### Work task
Once the line containing "47: (11, 139, 2.32)" is found in the records below, return it and each following line exactly, up to and including the line containing "56: (89, 310, 0.53)", and nothing else.

### Given entries

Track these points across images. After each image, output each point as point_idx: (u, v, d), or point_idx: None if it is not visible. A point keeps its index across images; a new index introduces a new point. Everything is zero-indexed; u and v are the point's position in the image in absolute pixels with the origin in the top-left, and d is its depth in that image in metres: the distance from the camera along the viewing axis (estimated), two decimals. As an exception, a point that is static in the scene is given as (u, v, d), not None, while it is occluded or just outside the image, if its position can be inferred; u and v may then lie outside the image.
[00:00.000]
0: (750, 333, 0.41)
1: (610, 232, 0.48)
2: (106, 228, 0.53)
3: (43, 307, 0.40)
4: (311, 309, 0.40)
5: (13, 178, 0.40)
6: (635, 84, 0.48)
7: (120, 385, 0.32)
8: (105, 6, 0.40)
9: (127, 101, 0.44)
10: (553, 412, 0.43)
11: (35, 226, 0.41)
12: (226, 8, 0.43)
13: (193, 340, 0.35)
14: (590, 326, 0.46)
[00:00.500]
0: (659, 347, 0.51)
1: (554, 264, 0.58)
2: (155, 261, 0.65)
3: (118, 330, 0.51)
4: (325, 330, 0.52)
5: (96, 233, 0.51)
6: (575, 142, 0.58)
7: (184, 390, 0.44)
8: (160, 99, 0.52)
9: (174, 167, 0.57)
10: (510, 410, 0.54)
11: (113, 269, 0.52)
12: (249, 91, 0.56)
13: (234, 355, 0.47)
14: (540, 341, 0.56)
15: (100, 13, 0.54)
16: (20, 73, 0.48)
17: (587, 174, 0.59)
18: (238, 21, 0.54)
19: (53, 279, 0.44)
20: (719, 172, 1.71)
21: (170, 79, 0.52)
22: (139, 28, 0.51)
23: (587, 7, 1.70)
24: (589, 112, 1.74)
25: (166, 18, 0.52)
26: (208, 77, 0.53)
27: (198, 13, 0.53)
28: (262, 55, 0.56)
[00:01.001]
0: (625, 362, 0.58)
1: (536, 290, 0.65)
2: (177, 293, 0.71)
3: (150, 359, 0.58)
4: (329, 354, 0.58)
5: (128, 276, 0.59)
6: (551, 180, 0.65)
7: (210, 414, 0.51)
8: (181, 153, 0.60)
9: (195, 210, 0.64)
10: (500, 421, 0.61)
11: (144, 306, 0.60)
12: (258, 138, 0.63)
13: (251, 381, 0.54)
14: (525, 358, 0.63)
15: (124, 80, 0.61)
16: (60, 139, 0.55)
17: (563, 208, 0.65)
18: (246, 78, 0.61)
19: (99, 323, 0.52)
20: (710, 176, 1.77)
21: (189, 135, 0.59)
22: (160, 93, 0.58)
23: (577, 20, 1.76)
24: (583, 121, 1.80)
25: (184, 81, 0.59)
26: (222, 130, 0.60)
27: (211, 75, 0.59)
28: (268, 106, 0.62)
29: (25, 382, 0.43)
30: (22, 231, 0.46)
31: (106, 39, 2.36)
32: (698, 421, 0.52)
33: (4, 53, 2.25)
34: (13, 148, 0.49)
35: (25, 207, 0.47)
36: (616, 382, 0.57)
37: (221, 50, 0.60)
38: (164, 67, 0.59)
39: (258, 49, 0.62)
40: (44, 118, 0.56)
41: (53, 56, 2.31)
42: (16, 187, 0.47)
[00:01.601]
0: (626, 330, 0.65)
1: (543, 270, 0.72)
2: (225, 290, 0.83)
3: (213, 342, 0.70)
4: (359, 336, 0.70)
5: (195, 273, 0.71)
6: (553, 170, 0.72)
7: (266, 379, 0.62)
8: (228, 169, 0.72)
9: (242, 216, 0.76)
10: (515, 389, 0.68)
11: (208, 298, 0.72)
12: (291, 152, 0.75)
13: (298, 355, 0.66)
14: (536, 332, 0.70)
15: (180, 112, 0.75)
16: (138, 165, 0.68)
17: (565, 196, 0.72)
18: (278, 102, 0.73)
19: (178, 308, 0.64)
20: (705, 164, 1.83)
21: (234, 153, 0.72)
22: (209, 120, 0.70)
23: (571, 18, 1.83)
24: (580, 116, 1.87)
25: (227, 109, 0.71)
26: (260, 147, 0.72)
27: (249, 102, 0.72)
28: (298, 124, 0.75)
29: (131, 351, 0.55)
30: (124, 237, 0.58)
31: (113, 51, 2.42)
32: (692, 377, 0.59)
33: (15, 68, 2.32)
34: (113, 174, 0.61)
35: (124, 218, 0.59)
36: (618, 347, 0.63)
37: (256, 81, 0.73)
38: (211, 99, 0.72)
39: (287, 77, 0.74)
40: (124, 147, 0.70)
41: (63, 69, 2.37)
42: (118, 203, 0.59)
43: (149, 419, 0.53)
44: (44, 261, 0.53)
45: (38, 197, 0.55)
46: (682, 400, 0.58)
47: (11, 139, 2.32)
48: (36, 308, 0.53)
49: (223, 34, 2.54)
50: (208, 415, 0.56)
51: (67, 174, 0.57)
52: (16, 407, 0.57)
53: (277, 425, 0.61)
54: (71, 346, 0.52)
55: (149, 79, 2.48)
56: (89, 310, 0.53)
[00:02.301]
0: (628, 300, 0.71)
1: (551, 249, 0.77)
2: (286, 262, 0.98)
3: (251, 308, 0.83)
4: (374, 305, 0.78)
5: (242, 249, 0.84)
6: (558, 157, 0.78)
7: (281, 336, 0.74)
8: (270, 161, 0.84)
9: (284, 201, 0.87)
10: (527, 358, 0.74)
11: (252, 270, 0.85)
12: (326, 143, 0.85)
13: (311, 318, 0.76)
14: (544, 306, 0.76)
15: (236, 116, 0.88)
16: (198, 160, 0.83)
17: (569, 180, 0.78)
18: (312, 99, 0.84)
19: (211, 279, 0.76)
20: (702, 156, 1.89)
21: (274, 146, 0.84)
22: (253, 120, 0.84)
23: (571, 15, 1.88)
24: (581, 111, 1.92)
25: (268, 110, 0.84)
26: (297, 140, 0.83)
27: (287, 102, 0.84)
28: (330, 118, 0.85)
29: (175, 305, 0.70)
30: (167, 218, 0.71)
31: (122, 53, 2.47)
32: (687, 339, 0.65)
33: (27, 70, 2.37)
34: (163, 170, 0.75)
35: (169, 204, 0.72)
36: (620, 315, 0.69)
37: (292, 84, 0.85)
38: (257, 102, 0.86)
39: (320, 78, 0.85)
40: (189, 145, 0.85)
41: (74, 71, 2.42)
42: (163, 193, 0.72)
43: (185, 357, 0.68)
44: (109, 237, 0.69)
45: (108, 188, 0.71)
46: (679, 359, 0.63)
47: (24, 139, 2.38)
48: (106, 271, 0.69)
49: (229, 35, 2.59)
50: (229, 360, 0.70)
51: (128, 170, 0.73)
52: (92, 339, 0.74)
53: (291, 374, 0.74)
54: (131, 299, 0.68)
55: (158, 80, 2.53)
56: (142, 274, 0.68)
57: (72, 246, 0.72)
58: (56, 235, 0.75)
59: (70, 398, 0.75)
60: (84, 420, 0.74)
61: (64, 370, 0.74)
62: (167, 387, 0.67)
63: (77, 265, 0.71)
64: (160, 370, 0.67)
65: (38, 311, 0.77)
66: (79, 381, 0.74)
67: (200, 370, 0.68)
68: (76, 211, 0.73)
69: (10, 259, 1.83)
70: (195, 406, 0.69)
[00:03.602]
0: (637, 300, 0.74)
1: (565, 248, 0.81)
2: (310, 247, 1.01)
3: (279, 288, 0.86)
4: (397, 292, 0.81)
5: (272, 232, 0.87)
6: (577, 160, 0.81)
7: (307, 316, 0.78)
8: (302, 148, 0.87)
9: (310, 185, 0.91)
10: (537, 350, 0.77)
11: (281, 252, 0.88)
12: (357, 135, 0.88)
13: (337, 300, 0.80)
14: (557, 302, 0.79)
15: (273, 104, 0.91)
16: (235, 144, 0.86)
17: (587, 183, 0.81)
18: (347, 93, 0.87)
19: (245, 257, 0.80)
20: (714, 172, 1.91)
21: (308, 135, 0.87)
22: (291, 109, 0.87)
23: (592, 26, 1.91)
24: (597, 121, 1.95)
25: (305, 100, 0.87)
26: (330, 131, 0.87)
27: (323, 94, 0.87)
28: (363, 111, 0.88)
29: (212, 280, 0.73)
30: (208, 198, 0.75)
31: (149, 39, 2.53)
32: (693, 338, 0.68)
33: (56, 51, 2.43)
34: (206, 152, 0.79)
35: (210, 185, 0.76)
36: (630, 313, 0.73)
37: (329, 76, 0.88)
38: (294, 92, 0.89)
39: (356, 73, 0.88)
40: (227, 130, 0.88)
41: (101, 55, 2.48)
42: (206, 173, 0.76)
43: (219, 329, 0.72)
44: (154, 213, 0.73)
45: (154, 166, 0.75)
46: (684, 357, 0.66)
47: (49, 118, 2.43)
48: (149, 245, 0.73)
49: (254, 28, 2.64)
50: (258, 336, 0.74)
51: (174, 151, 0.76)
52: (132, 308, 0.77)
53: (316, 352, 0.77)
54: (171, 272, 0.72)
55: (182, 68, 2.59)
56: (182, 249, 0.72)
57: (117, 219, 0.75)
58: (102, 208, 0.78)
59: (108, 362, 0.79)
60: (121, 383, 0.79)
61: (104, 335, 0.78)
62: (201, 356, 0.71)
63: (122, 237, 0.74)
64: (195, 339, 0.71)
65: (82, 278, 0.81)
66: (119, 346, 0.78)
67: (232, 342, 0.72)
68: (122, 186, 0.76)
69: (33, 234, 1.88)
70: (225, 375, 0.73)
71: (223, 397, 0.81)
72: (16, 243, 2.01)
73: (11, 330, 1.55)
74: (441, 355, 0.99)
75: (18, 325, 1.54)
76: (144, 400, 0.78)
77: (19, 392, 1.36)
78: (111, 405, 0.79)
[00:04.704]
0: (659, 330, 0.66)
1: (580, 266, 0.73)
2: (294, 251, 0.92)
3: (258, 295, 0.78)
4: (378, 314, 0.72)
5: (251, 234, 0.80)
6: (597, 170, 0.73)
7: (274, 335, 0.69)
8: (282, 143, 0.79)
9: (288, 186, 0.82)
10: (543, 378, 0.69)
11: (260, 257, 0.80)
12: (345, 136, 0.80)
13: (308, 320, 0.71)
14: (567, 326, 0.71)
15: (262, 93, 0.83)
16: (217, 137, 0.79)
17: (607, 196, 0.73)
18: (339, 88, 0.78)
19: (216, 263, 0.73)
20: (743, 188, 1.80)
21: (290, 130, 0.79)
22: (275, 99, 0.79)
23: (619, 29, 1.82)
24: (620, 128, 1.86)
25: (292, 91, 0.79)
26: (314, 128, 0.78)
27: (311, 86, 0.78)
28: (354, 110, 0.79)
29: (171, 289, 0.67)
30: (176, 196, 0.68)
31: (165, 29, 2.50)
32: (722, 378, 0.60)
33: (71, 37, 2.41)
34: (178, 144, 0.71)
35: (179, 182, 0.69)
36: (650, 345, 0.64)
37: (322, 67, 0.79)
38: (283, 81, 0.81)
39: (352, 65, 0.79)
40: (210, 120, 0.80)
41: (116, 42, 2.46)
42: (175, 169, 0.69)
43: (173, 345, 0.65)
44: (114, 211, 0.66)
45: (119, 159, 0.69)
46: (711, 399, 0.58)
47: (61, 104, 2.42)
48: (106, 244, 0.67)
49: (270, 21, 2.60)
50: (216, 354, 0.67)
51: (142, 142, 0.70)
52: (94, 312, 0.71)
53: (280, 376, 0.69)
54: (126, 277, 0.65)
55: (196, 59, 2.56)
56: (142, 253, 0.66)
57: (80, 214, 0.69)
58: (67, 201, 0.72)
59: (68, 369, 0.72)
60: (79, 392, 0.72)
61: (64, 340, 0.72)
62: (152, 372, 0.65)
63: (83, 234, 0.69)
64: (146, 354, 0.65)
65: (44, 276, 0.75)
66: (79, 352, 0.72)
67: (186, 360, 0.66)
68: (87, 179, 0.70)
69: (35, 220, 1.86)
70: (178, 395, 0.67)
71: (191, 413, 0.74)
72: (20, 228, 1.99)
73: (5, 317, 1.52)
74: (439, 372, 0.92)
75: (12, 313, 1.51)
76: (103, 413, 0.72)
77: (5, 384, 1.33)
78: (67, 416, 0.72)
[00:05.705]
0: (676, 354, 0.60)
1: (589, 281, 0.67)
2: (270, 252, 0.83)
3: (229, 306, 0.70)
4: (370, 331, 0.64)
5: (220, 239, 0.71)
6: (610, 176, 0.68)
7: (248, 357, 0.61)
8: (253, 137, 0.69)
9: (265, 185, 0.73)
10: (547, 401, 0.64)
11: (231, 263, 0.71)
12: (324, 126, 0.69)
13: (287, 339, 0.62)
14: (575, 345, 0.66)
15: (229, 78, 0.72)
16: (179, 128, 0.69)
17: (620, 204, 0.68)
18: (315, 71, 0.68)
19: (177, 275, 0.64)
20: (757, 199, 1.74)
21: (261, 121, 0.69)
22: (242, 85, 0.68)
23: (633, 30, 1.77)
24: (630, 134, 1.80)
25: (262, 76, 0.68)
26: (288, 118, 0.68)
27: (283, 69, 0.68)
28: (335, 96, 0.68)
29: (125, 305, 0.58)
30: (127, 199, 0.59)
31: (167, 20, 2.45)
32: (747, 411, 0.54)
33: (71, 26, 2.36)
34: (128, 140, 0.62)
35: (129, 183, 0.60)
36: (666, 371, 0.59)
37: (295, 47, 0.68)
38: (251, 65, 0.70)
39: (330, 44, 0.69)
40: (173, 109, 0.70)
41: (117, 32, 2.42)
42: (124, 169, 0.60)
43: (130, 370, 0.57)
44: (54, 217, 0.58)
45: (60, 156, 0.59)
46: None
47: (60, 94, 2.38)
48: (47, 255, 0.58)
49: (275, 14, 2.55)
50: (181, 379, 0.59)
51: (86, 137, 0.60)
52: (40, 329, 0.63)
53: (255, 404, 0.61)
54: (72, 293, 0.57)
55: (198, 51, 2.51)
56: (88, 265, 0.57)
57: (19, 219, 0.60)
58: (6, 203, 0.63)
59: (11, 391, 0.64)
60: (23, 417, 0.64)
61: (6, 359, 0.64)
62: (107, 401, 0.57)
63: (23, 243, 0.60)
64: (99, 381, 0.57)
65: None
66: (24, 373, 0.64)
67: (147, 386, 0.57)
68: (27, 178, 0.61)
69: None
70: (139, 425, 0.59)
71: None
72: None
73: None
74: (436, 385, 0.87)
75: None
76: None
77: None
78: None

### Problem solution
47: (11, 139, 2.32)
48: (36, 308, 0.53)
49: (223, 34, 2.54)
50: (208, 415, 0.56)
51: (67, 174, 0.57)
52: (16, 407, 0.57)
53: (277, 425, 0.61)
54: (71, 346, 0.52)
55: (149, 79, 2.48)
56: (89, 310, 0.53)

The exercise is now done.